Nell'epoca d'oro del fai-da-te, il Glaze era il segreto meglio custodito dei detailer. Sulla carrozzeria dona una lucentezza profonda e quasi ''bagnata'', ma attenzione a non fare confusione: non è un polish. E proprio qui nasce il malinteso che lo sta portando all'estinzione.

Lucidare o coprire? La differenza è nel ''graffio''
Per capire perché il Glaze stia scomparendo, bisogna guardare cme agisce sulla superficie. E naturalmente cosa c'è sotto.
Il Glaze è uno riempitivo. Non abrade nulla, ma sfrutta oli raffinati e sostanze sigillanti per nascondere i classici graffi e le piccole imperfezioni.
Visivamente lucida, ma non va confuso con il Polish, che invece lavora per abrasione. Quest'ultimo contiene infatti micro-granuli che ''limano'' lo strato superficiale del trasparente per eliminare fisicamente graffi e opacità.
In breve: il Polish cura, il Glaze mette il fondotinta. Se cerchi una correzione definitiva, quest'ultimo ti deluderà, perché dopo qualche lavaggio, o anche dopo qualche ora sotto al sole, i difetti torneranno a galla.

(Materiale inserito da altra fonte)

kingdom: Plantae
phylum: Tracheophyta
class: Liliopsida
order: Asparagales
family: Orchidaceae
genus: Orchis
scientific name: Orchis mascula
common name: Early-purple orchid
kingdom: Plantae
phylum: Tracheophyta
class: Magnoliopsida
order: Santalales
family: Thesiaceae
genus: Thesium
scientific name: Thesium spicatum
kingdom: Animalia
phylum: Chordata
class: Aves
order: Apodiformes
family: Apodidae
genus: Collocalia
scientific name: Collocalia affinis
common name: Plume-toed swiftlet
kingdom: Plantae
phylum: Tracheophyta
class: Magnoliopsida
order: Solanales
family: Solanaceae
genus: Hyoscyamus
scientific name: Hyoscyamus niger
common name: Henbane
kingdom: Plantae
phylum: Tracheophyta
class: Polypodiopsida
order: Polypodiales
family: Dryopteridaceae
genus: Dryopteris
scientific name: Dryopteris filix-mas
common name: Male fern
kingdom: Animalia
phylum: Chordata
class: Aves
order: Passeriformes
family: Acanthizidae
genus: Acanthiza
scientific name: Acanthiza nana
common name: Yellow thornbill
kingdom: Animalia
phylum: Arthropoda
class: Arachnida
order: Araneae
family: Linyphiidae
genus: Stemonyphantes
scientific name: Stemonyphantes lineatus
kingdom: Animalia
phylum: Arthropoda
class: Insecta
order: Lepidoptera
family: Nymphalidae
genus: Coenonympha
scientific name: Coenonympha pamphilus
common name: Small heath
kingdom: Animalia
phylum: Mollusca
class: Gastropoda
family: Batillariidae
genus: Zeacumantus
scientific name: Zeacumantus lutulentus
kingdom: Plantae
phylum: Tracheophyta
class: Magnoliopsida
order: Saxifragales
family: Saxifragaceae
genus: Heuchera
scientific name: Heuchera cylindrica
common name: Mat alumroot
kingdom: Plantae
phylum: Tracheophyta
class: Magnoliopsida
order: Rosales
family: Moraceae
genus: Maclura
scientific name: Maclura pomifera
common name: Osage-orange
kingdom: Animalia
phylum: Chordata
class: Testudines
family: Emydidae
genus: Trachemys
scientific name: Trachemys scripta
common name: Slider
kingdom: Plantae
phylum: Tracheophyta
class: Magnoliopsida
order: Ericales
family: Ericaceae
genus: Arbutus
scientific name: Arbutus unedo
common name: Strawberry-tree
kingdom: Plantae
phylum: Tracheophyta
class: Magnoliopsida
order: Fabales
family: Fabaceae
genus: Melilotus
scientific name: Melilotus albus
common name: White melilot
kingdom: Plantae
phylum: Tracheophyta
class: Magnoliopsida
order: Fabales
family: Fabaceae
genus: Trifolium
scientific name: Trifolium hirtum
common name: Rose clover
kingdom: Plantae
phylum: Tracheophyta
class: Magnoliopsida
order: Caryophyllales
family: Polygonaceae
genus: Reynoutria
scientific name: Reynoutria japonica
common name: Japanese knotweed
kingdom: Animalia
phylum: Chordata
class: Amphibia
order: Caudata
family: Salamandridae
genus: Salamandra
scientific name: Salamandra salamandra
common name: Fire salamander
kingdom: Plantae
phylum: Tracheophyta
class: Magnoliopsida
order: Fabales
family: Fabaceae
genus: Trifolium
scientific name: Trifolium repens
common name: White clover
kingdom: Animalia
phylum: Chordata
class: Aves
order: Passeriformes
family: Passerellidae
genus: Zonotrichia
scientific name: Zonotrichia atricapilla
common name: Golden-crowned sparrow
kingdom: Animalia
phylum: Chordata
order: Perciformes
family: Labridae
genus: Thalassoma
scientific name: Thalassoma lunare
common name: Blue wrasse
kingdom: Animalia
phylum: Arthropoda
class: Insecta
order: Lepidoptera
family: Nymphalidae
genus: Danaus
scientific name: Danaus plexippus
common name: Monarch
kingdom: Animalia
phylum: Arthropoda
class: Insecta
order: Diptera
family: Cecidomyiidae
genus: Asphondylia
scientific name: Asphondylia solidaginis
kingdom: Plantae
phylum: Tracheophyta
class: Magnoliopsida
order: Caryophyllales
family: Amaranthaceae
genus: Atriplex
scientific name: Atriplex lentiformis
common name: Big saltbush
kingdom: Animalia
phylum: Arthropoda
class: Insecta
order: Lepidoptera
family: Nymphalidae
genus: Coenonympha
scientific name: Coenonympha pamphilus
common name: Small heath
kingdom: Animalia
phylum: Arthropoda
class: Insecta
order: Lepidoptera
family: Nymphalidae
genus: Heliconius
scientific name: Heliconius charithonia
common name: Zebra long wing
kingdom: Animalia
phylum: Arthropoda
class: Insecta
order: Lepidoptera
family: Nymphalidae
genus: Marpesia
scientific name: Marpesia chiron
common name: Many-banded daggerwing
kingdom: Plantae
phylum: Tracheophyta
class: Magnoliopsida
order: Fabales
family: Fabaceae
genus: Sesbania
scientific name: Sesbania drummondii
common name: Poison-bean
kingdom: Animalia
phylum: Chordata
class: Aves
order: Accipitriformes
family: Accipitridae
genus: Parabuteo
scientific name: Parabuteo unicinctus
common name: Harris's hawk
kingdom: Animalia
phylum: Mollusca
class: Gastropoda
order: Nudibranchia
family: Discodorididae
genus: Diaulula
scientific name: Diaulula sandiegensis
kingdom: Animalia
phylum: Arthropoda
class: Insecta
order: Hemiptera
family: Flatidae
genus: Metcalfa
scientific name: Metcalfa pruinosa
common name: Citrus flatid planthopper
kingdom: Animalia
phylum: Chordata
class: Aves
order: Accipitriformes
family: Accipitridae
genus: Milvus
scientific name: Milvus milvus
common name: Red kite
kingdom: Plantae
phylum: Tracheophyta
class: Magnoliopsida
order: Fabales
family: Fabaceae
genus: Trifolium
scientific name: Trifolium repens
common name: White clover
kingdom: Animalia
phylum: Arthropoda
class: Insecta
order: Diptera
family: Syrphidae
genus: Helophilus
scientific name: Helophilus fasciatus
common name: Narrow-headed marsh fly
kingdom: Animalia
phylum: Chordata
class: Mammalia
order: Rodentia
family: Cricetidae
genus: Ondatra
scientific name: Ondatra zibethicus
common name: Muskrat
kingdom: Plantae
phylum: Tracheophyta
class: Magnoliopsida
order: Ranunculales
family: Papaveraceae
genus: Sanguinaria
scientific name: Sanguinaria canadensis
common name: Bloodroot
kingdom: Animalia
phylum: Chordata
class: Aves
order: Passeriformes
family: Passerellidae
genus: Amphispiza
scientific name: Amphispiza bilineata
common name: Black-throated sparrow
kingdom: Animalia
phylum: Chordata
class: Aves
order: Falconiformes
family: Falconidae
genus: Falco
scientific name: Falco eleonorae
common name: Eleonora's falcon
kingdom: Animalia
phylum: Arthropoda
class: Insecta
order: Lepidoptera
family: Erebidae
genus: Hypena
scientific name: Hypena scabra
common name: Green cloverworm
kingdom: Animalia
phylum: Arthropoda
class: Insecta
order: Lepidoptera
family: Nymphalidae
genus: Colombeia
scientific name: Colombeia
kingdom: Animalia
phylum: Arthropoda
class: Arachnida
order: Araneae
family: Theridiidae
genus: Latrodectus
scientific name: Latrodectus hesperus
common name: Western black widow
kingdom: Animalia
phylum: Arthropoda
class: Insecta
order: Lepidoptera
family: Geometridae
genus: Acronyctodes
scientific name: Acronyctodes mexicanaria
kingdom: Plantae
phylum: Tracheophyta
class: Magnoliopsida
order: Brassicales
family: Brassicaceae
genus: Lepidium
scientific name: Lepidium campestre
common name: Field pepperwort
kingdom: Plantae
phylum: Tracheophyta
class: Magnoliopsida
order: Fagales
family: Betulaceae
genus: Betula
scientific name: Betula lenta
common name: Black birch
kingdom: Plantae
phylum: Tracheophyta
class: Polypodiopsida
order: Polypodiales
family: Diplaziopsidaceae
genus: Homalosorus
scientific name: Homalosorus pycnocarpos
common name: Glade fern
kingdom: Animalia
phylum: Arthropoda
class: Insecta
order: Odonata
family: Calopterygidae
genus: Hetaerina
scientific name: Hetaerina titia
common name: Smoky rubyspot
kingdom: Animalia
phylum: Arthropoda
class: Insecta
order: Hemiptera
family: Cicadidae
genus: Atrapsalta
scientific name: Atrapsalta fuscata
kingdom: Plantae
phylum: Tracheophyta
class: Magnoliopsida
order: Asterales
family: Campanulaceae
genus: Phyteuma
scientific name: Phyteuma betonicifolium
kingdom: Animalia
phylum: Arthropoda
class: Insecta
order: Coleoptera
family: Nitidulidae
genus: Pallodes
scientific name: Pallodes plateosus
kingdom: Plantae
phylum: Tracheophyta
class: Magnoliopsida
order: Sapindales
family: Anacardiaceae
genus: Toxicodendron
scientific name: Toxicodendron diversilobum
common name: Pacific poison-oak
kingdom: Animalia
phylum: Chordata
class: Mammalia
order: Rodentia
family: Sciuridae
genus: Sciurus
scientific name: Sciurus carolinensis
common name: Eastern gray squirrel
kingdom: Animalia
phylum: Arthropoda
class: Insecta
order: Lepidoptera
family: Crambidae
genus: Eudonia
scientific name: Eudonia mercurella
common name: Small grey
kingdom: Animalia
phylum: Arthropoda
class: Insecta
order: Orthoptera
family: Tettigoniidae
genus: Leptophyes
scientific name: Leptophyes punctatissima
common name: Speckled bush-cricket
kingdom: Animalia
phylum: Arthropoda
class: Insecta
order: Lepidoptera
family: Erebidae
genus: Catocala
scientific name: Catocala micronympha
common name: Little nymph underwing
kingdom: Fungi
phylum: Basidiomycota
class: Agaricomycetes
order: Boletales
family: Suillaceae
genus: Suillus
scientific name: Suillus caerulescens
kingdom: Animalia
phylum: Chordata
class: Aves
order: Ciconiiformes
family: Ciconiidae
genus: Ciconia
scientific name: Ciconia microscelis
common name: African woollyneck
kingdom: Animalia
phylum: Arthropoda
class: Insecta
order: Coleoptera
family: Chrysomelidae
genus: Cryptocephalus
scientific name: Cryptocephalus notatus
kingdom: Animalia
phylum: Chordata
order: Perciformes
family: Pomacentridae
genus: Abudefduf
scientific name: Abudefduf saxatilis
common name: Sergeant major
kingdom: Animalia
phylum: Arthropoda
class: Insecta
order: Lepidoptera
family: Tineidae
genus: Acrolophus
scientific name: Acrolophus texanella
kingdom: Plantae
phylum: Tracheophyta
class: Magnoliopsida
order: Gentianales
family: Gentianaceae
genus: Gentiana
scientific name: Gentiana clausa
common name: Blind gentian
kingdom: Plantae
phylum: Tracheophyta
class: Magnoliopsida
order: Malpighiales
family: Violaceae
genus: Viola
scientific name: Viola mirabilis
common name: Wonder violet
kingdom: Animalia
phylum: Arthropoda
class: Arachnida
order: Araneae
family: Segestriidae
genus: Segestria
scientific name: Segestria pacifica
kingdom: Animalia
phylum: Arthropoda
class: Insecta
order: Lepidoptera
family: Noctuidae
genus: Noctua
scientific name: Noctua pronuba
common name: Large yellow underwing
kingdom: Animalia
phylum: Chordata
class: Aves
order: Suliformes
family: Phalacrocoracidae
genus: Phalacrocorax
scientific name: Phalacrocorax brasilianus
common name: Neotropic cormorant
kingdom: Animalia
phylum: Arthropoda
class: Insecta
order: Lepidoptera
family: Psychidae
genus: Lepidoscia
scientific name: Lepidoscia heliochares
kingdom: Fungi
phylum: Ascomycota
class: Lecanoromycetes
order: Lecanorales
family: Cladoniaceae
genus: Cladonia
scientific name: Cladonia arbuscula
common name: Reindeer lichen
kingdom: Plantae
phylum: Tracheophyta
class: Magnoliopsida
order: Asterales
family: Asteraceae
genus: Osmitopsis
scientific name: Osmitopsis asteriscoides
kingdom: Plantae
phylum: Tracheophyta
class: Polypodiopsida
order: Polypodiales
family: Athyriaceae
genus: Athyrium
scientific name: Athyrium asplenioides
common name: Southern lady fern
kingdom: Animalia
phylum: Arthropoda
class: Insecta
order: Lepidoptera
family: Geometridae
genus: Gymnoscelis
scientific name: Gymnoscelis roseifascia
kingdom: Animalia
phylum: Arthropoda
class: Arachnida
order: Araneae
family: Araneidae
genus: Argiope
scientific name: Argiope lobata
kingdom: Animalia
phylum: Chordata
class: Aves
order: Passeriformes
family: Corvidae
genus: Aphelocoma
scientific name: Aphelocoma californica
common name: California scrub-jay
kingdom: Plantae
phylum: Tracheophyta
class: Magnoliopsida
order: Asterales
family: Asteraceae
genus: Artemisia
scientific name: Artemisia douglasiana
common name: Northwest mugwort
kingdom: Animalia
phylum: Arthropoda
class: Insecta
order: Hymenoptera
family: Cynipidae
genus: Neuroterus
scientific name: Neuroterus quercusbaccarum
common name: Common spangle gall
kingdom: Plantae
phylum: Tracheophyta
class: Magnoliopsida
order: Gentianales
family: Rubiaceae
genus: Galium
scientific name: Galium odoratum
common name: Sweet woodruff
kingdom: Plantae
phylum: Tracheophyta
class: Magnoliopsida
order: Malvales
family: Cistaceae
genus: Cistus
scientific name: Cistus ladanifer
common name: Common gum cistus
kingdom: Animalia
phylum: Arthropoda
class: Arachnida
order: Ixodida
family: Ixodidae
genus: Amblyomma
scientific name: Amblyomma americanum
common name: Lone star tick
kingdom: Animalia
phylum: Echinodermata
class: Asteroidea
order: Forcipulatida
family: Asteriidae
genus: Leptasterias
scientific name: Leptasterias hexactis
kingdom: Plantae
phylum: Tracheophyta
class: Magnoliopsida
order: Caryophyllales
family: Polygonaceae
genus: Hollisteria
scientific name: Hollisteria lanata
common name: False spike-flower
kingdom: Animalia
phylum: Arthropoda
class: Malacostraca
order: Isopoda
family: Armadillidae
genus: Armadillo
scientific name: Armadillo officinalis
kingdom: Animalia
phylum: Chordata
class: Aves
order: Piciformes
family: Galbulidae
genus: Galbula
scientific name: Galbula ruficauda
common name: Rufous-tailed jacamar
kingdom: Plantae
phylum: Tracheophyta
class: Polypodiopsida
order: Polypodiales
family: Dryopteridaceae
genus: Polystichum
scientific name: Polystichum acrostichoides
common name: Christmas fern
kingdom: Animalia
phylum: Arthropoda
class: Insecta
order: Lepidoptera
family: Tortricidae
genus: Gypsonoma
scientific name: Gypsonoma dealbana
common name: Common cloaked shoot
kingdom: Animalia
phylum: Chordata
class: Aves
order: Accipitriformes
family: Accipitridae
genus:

L’era della ceramica: il killer del Glaze
Se oggi senti parlare meno di questo trattamento, la colpa (o il merito) è della tecnologia. L’avvento dei coating ceramici ha cambiato le regole del gioco.
Perché passare ore ad applicare un prodotto che svanisce dopo due piogge quando un trattamento nanotecnologico garantisce protezione e gloss per anni?
I ceramici offrono una durezza e una durata che il vecchio Glaze non può nemmeno sognare, rendendo la manutenzione dell'auto infinitamente più semplice.

Come si usa (se proprio vuoi farlo)
Il Glaze non è un solista, ma un elemento di un'orchestra. Per ottenere un risultato dignitoso, la procedura è rigorosa:
Lavaggio profondo e decontaminazione con clay bar (barra di argilla detergente.
Lucidatura (opzionale, ma consigliata).
Applicazione del Glaze: poche gocce su un applicatore in microfibra, con movimenti circolari e sovrapposti.
Buffing: dopo 10-20 minuti, si rimuove l'eccesso con un panno morbido.
Sigillatura: passaggio fondamentale. Il Glaze va protetto con una cera o un sigillante, altrimenti la sua magia durerà quanto un battito di ciglia.

Ha ancora senso nel 2026?
Nonostante tutto, il Glaze ha ancora i suoi fan. È una soluzione funzionale in tre scenari specifici:
Auto d'epoca: quando la vernice è ormai sottile e non si può più rischiare di usare polish abrasivi.
Show car: se devi partecipare a un raduno o un concorso d'eleganza e vuoi il massimo impatto estetico col minimo sforzo.
Fine leasing: un modo rapido per restituire l'auto con una carrozzeria che sembri appena uscita dal concessionario, senza investire in una correzione professionale.
In conclusione: il Glaze è un prodotto romantico, figlio di un’epoca in cui il car detailing era più olio di gomito che chimica molecolare.
Se cerchi una perfezione durevole, guarda ai trattamenti ceramici; se invece vuoi regalare un ultimo ''canto del cigno'' a una vecchia gloria del garage, un flacone di Glaze potrebbe ancora meritare un posto sullo scaffale.